§ Work request:
I would like every line of the records below that contains the word "GitHub" copied.

━━━━━ Information ━━━━━

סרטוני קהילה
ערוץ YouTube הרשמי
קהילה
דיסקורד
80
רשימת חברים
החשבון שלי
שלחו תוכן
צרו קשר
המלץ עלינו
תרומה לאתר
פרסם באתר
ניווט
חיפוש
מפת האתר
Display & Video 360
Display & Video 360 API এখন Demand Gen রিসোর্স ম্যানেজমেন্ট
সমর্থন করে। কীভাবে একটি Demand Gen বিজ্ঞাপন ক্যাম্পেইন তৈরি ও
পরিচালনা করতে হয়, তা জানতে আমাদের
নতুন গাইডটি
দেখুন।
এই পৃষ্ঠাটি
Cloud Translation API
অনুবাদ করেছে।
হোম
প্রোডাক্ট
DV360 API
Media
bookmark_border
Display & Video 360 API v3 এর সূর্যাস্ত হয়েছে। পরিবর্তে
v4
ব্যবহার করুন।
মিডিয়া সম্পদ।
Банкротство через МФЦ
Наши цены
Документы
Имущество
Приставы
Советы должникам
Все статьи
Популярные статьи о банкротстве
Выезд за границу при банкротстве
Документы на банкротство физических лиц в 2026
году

━━━━━
━━━━━ Information ━━━━━

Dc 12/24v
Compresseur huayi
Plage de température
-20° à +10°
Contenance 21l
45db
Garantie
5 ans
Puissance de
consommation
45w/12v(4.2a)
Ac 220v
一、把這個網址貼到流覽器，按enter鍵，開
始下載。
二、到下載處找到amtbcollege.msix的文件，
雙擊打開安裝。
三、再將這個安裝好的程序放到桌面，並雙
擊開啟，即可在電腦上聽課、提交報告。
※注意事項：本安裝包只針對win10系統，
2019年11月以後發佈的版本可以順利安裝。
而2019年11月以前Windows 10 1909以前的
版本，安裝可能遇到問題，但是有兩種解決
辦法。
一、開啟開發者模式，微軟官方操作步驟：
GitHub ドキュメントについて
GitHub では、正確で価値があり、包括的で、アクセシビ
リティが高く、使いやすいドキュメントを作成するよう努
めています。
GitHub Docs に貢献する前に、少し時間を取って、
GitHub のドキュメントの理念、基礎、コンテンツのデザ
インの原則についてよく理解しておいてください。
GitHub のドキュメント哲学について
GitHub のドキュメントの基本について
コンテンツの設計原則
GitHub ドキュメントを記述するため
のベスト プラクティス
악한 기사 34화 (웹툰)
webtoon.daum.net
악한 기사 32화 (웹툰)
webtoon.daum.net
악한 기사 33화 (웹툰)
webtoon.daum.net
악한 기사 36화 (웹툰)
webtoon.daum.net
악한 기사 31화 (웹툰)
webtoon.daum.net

━━━━━

§ Task solution:
GitHub ドキュメントについて
GitHub では、正確で価値があり、包括的で、アクセシビ
GitHub Docs に貢献する前に、少し時間を取って、
GitHub のドキュメントの理念、基礎、コンテンツのデザ
GitHub のドキュメント哲学について
GitHub のドキュメントの基本について
GitHub ドキュメントを記述するため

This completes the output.